*Task directions*.
Copy out every line of the data that has the word "flush" somewhere in it.

*Records supplied*.
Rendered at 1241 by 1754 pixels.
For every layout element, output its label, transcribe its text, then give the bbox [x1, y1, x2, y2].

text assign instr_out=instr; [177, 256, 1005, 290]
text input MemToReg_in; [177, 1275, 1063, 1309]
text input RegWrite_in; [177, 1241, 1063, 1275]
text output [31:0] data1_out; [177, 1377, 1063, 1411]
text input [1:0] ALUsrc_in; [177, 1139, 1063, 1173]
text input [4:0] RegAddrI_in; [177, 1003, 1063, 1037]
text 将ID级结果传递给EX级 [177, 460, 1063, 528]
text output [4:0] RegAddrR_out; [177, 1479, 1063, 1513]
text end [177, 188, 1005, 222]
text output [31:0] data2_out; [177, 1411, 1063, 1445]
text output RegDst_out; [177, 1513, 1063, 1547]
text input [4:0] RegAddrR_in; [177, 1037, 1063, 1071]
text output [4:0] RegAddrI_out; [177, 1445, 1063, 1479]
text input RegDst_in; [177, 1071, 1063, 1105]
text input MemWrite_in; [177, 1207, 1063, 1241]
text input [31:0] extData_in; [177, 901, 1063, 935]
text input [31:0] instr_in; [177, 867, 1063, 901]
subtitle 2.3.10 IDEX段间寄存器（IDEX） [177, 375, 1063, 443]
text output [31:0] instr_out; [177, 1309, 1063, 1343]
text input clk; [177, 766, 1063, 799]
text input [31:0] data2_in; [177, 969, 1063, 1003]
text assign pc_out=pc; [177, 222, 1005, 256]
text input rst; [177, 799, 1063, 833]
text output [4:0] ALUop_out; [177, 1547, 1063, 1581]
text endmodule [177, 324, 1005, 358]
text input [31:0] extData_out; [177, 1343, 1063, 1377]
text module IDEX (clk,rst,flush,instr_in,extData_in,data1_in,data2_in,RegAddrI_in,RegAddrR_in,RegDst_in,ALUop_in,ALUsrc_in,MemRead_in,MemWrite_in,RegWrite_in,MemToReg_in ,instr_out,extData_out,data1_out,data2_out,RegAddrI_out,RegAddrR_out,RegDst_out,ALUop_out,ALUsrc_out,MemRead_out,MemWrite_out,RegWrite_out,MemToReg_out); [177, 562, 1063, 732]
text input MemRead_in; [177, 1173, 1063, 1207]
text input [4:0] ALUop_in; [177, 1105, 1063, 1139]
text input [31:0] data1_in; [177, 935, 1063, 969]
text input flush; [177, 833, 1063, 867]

* * *

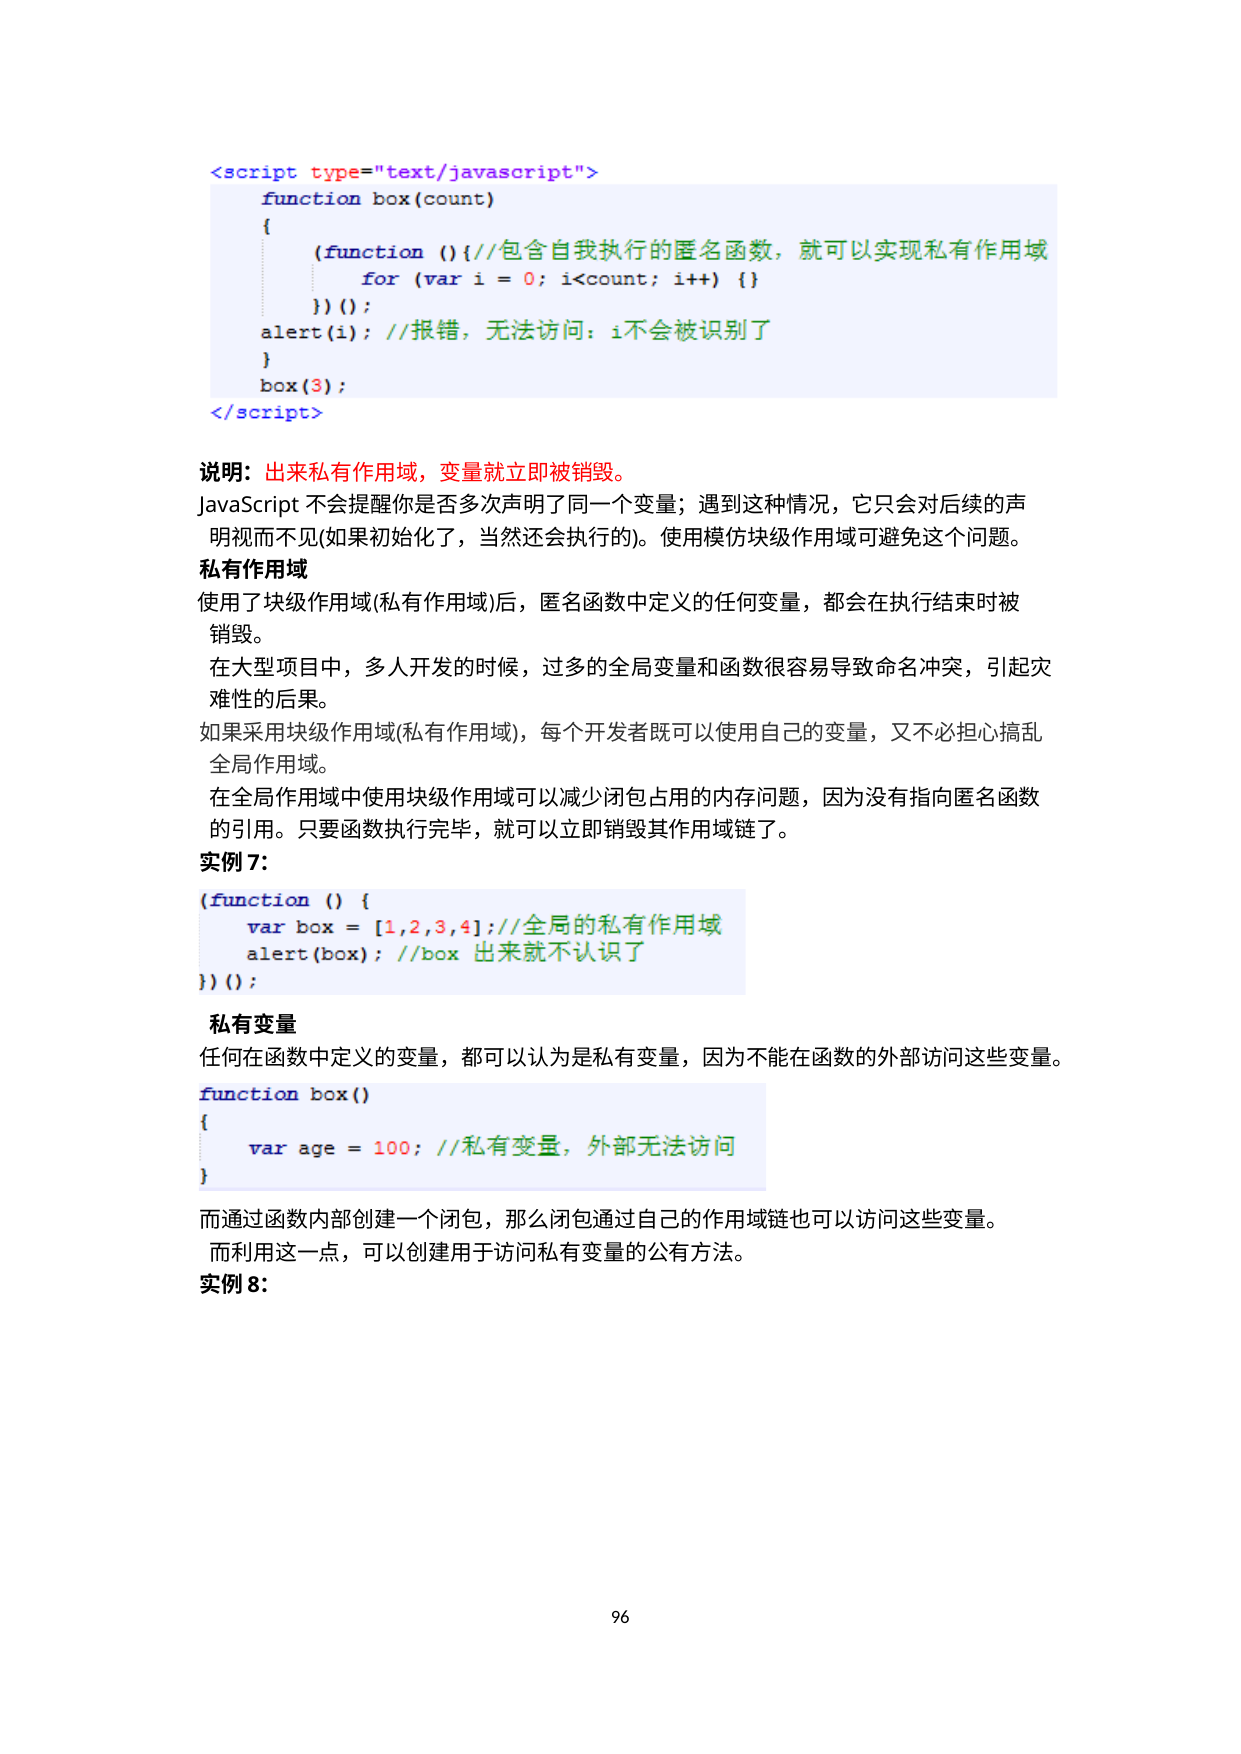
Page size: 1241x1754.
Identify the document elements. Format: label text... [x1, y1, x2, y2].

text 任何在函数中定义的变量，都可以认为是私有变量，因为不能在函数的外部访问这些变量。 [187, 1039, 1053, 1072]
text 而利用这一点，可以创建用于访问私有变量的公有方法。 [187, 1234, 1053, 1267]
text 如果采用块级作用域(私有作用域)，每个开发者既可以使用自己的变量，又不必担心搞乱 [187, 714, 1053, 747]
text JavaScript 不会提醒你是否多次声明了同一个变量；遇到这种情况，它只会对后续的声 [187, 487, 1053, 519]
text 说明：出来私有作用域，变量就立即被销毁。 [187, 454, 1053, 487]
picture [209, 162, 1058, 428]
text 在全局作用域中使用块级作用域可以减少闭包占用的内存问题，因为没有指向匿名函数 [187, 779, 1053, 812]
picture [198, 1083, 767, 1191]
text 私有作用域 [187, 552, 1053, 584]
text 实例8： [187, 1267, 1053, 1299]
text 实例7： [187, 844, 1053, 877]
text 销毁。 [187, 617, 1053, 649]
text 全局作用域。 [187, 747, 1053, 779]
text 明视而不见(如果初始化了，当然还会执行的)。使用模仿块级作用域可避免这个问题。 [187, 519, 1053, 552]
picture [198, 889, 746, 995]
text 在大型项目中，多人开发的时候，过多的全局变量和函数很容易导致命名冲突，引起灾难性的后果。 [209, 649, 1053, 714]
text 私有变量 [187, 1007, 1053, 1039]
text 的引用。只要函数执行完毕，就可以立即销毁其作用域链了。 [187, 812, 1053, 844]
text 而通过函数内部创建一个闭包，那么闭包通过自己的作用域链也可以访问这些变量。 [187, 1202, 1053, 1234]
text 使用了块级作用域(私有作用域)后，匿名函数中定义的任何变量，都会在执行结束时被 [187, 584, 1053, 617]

*Problem solution*.
text module IDEX (clk,rst,flush,instr_in,extData_in,data1_in,data2_in,RegAddrI_in,RegAddrR_in,RegDst_in,ALUop_in,ALUsrc_in,MemRead_in,MemWrite_in,RegWrite_in,MemToReg_in ,instr_out,extData_out,data1_out,data2_out,RegAddrI_out,RegAddrR_out,RegDst_out,ALUop_out,ALUsrc_out,MemRead_out,MemWrite_out,RegWrite_out,MemToReg_out); [177, 562, 1063, 732]
text input flush; [177, 833, 1063, 867]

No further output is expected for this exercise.